Required action
Return every entry below word for word and leave out any picture.

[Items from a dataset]

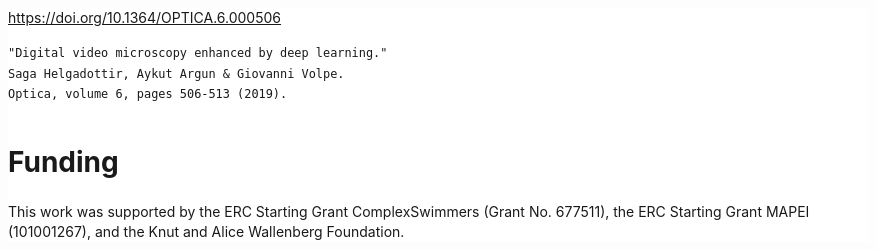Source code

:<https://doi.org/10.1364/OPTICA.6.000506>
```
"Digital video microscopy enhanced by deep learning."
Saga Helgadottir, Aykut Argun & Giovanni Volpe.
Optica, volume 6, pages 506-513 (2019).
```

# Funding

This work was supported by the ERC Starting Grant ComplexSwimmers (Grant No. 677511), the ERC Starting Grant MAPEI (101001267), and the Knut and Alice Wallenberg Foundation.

Written response
Source code

:<https://doi.org/10.1364/OPTICA.6.000506>
```
"Digital video microscopy enhanced by deep learning."
Saga Helgadottir, Aykut Argun & Giovanni Volpe.
Optica, volume 6, pages 506-513 (2019).
```

# Funding

This work was supported by the ERC Starting Grant ComplexSwimmers (Grant No. 677511), the ERC Starting Grant MAPEI (101001267), and the Knut and Alice Wallenberg Foundation.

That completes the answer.